No image is to be carried over; reproduce the rest of the listing word for word.
-- Provided data follows --
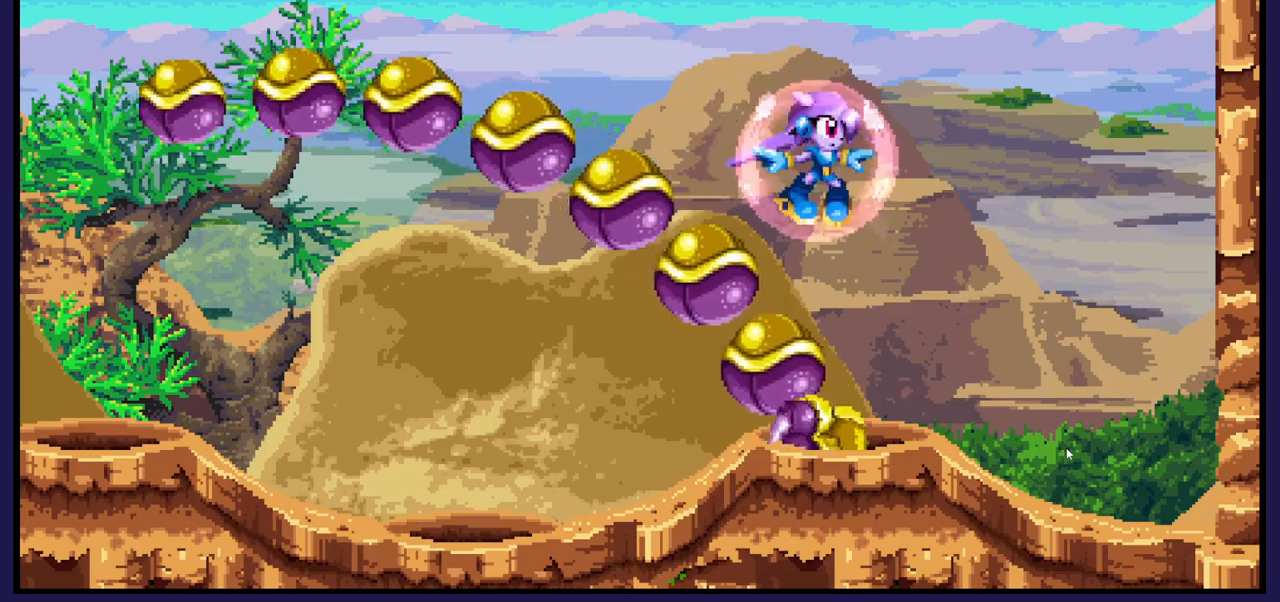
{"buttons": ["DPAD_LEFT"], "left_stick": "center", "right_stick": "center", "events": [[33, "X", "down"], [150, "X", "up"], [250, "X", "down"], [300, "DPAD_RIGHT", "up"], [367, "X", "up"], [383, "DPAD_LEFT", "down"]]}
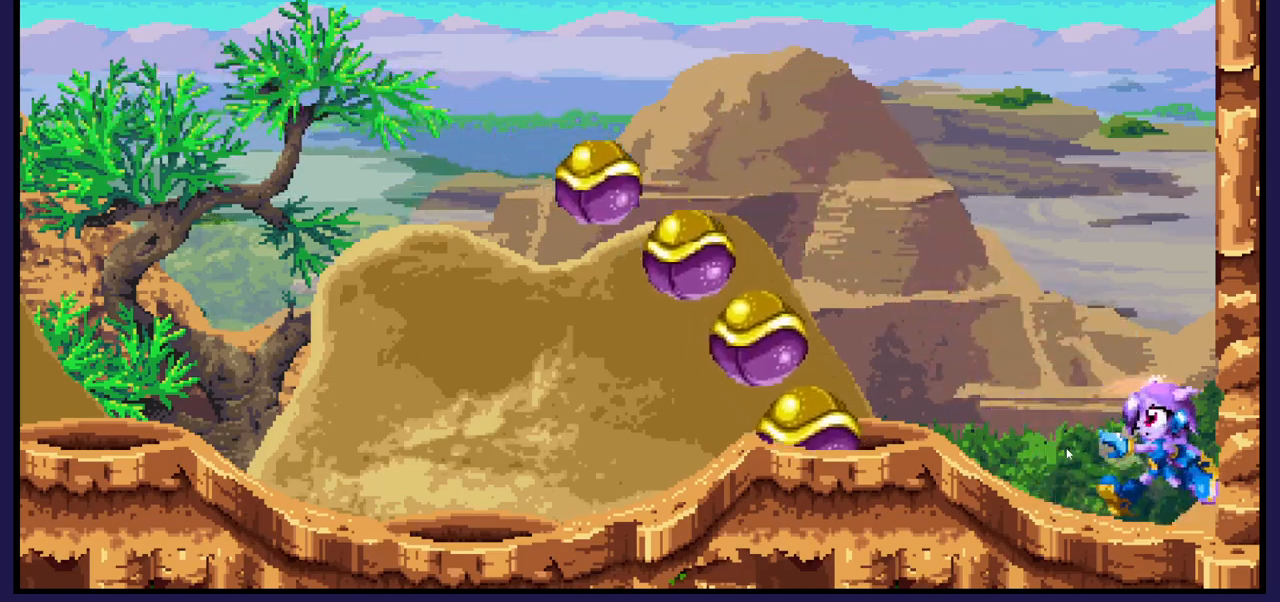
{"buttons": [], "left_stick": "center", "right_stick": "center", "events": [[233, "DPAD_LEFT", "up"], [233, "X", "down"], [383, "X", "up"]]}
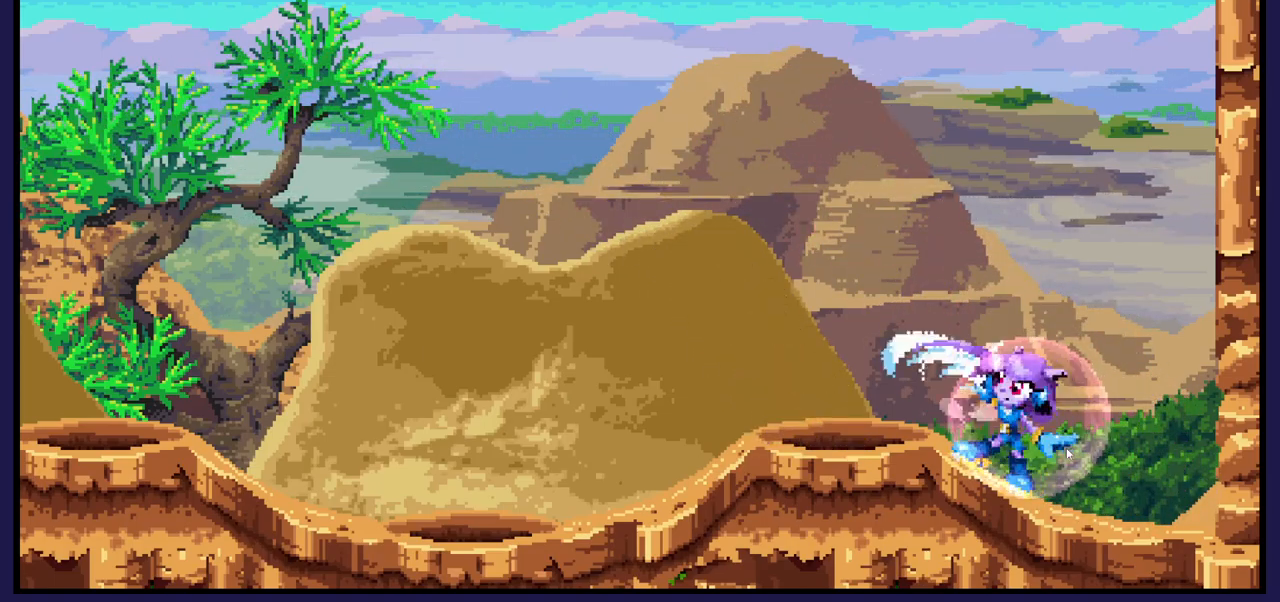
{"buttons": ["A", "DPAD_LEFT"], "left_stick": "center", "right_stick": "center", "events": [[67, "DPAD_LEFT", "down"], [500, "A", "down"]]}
-- Provided data concluded --
The answer.
{"buttons": ["DPAD_LEFT"], "left_stick": "center", "right_stick": "center", "events": [[33, "X", "down"], [150, "X", "up"], [250, "X", "down"], [300, "DPAD_RIGHT", "up"], [367, "X", "up"], [383, "DPAD_LEFT", "down"]]}
{"buttons": [], "left_stick": "center", "right_stick": "center", "events": [[233, "DPAD_LEFT", "up"], [233, "X", "down"], [383, "X", "up"]]}
{"buttons": ["A", "DPAD_LEFT"], "left_stick": "center", "right_stick": "center", "events": [[67, "DPAD_LEFT", "down"], [500, "A", "down"]]}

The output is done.